Coco Berger nació en Buenos Aires
el 22 de junio de 1967. Su infancia no fue como la de cualquier niño. No jugaba
y solo aprendió a decir algunas palabras necesarias: comida, baño, sueño, radio. A los ocho años comenzó a
dibujar en un pequeño cuaderno de tapas verdes. La primera señal que tuvieron
sus padres estuvo relacionada precisamente con el cuaderno en donde siempre
dibujaba vehículos de transporte: aviones, helicópteros, buques, trenes, etc.
Cuando acabaron las hojas del cuaderno y su madre le trajo uno nuevo, lo tiró
lejos. “Verde”, dijo. Su padre pensó que no era bueno complacerlo pues podía
convertirse en un pequeño tirano si comenzaban a acceder a todo cuanto requería.

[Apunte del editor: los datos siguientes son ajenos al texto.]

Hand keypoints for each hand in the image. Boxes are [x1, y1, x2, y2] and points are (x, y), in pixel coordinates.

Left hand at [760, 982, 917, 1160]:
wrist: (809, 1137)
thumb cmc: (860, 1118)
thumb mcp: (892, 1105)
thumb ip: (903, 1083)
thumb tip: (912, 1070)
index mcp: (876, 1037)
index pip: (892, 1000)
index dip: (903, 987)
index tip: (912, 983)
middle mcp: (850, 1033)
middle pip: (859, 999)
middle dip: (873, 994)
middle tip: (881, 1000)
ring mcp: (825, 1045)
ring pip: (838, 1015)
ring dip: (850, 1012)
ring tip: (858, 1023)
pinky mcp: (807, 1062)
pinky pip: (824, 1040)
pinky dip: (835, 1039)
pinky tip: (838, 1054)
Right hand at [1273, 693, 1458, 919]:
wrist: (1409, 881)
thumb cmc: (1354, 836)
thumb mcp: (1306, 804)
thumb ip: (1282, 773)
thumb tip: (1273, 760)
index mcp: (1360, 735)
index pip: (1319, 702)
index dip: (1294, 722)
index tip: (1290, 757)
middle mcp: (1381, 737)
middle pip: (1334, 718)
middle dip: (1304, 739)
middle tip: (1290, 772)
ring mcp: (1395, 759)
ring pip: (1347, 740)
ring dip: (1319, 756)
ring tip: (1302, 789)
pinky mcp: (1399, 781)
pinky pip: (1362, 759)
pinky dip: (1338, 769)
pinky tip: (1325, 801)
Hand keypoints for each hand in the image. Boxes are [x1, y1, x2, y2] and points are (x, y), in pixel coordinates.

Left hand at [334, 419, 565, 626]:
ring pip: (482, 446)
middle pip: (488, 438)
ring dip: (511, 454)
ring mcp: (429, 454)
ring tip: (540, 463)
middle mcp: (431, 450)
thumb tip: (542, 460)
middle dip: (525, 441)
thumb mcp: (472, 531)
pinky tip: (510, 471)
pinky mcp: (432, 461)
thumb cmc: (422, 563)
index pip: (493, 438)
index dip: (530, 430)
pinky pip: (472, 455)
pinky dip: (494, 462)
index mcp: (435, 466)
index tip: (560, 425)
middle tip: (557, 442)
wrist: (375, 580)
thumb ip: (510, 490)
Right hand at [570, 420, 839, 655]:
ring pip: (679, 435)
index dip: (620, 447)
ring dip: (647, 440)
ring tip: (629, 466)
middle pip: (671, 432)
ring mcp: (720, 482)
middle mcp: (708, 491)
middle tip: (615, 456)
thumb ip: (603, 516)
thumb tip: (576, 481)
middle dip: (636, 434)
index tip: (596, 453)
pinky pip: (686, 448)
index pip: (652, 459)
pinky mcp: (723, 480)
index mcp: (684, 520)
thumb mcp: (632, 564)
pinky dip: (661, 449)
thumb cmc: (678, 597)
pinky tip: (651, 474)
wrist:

Pasaron tres semanas. Coco se volvió más huraño, silencioso y ensimismado.
Finalmente accedieron y le entregaron una cuaderno de tapas verdes, igual al
antiguo.
A los dieciocho años entró a la
Academia de Bellas Artes. Muy pronto comenzó a destacarse como uno de los
alumnos mas brillantes de su generación. Sin embargo no podía establecer
relaciones con sus compañeros, no tenia amigos, no hablaba con sus profesores
sino con monosílabos.
En tercer año conoció a Fernanda
que estudiaba escultura y era tan reservada como él. El romance surgió sólo con
miradas, pequeñas e imperceptibles sonrisas y señales en códigos que sólo ellos
entendían.
Después de algunos meses Fernanda
le propuso ir a una confitería en la calle Corrientes. Llegaron a las tres y
media de la tarde y solo abandonaron el local cuando el dueño comenzó a toser y
mirar el reloj insistentemente.
Caminaron varias veces recorriendo la
calle Lavalle y contándose intimidades increíbles que compartían: para ambos
era la primera vez que dialogaban. Se reían cuando alguno decía una palabra
poco usual, pues el otro advertía: “¿es la primera vez que la usas?” Siiii, y
estallaban en carcajadas.
Se confesaron que no entendían las
bromas que sus compañeros hacían; el mundo les parecía demasiado ruidoso e
inmenso, ambos temían mirar a los ojos,
les daba vértigo cuando alguien se les acercaba demasiado.
Cuando
en el amanecer decidieron tomar un Remis les basto entrar al automóvil y
percibir el fuerte olor a colonia que había en su interior para, sin decir
nada, bajarse al instante. El intenso aroma dulzón los descompuso
simultáneamente. En ese preciso momento se comprendieron, se abrazaron y hasta el
día de hoy viven juntos y felices sin hablar mucho. El mundo aun les parece
demasiado grande, pero han construido uno propio en solo ochenta y dos metros
cuadrados, llenos de plantas, esculturas y pinturas tan silenciosas como ellos.